═════ Document ═════

People Don’t Think Universal Basic Income Be Like It Is but It Do

Zoltan Istvan was on The Stark Truth to discuss his plan for a California State Basic Income (to be paid for by developing and monetizing federal land.) While I like Zoltan and think he probably would have been the best choice in the last presidential election (among the candidates running,) it goes without saying that I think this is a terrible idea. Not that I oppose the idea of a basic income. I am sympathetic to UBI generally, but I oppose this particular scheme for the following reasons:

1. It would be a shame to see any more of California’s beautiful land be ruined by commercial development. Many people believe that much of what has been developed already has been a mistake. What are they going to develop anyway? More social media ad agencies, useless phone app startups and overpriced McModern apartments? Zoltan’s argument for why this all would be bad for the environment is a bizarre stipulation that the “land would be leased not sold and would have to be returned to it’s previous condition or better after the lease.” This might sound nice but makes very little practical sense. This isn’t going to be like when the Black Fortress disappears without a trace in Krull. If a company leases the land and later goes bankrupt or fails in some way, they’re not going to have the money to demolish all of their buildings and magically regenerate a fully mature forest overnight. This just isn’t realistic. It will be bad for the environment. The increased developments will require more natural resources to sustain, resources which California struggles to harness a sufficient amount of, even now.

2. California doesn’t even care to enforce borders of any kind currently. Most of the larger metropolitan hubs are basically sanctuary cities. A “basic income” can only be mathematically viable if strict population controls are kept on the number of of people residing in that particular area. It requires draconian measures like breeding restrictions and militarily enforced boundaries. Merely having strict residency requirements in order to qualify isn’t enough, because pretty much anyone who lives there can vote. Massive amounts of people who live in California but wouldn’t qualify, can still elect officials that will assert their electoral power to loosen requirements, cut deals or file legal challenges based on trumped up charges of discrimination, etc. Developing and leasing millions of acres of federal land might provide some limited revenue for a basic income, if we were dealing with a stagnant population, frozen in time at current levels. More than likely though, increased development will lead to more people flocking to the area for tech jobs and housing, more Indian programmers and wealthy foreign investors finagling their way here for jobs and real estate investment opportunities. A bigger pie but minimal to no increase in the size of the average slice. Basically, nothing leftover for a basic income.

═════ Supplied data ═════

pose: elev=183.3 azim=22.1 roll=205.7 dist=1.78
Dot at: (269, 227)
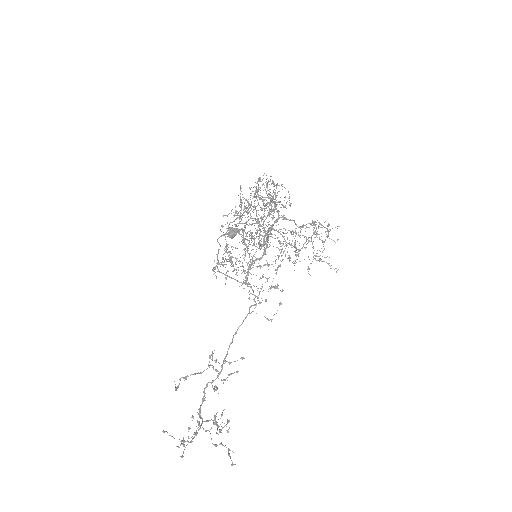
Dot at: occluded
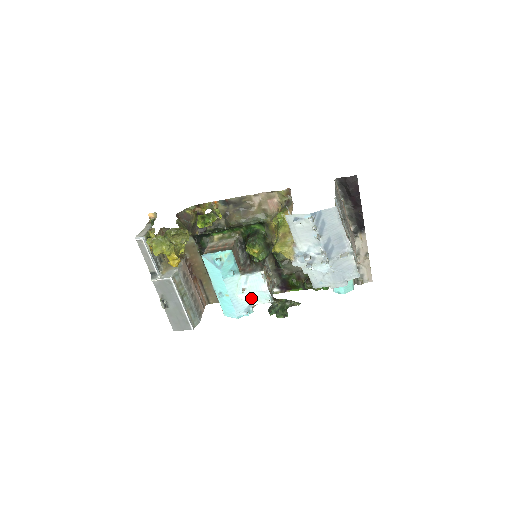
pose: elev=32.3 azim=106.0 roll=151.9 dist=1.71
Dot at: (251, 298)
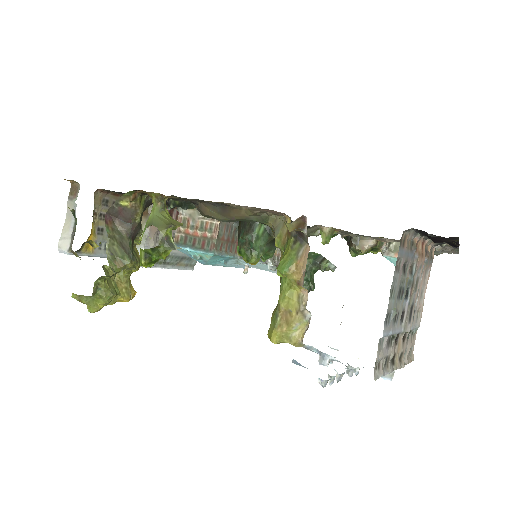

═════
═════ Supplied data ═════

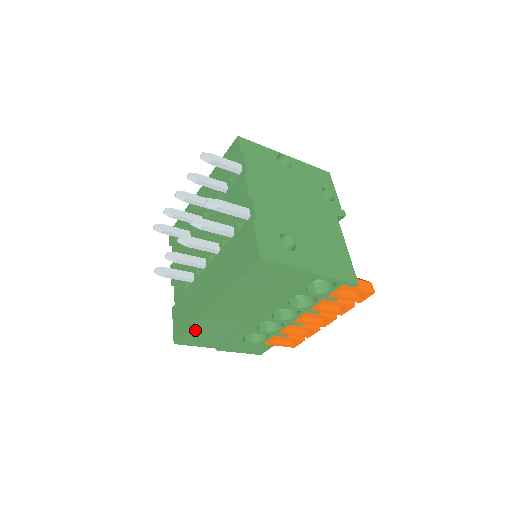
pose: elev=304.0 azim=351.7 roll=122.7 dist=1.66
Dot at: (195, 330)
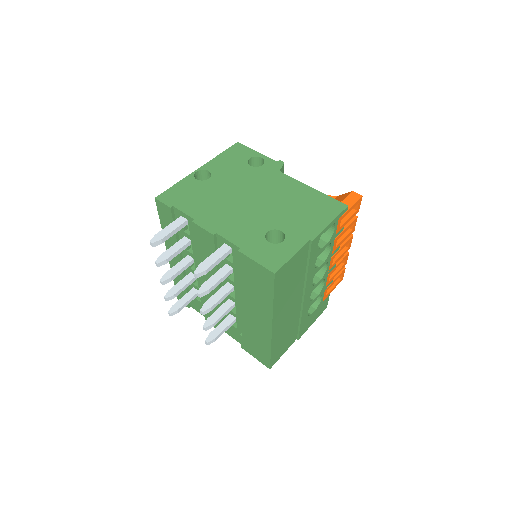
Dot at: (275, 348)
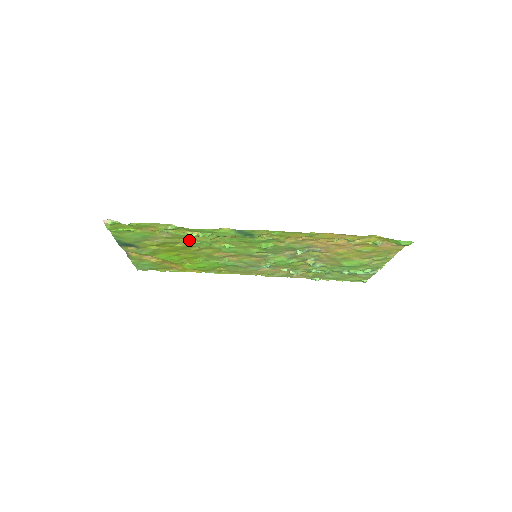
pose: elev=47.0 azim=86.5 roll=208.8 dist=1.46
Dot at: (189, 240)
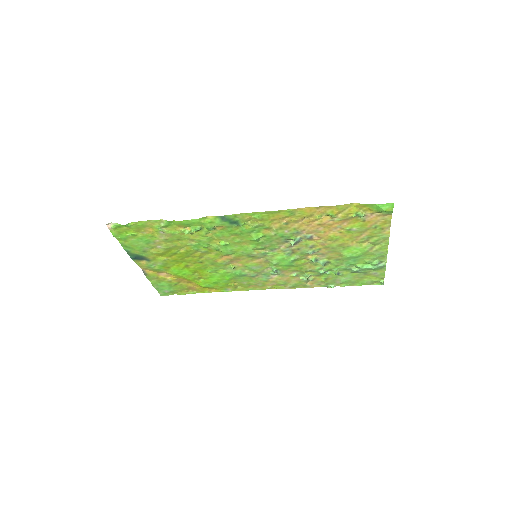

═════

Job >>
Pick up the essay on a California basic income after its last sentence and keep writing it. The data come from a different source than the essay.

Result of the exercise >>
3. California has frequently struggled with budget deficits in the past. If the projected revenues to fund the California universal basic income do not materialize through this land leasing scheme, the people who are expecting the money will be pissed. Which do you think is more likely, that politicians up for election will spend the state into massive deficits to attempt to deliver people the basic income they were promised, or that they will tell millions of voters “Oops sorry, looks like we can’t afford to give you each 25k a year after all” and face the wrath of betrayed angry mobs. Both of those gloomy scenarios seem highly plausible if this plan were to ever move forward. Those left to foot the bill for this tab will likely flee the area in droves.

4. There is a little too much Utopian optimism with this idea. It kind of reminds me of when you see stoners arguing that legalizing weed will solve nearly every social, economic and military problem in the world “just think, we could tax it, and it would pay off the national debt!” This strikes me as similar, wishful, pie in the sky thinking. There are just too many variables and wildcards involved here.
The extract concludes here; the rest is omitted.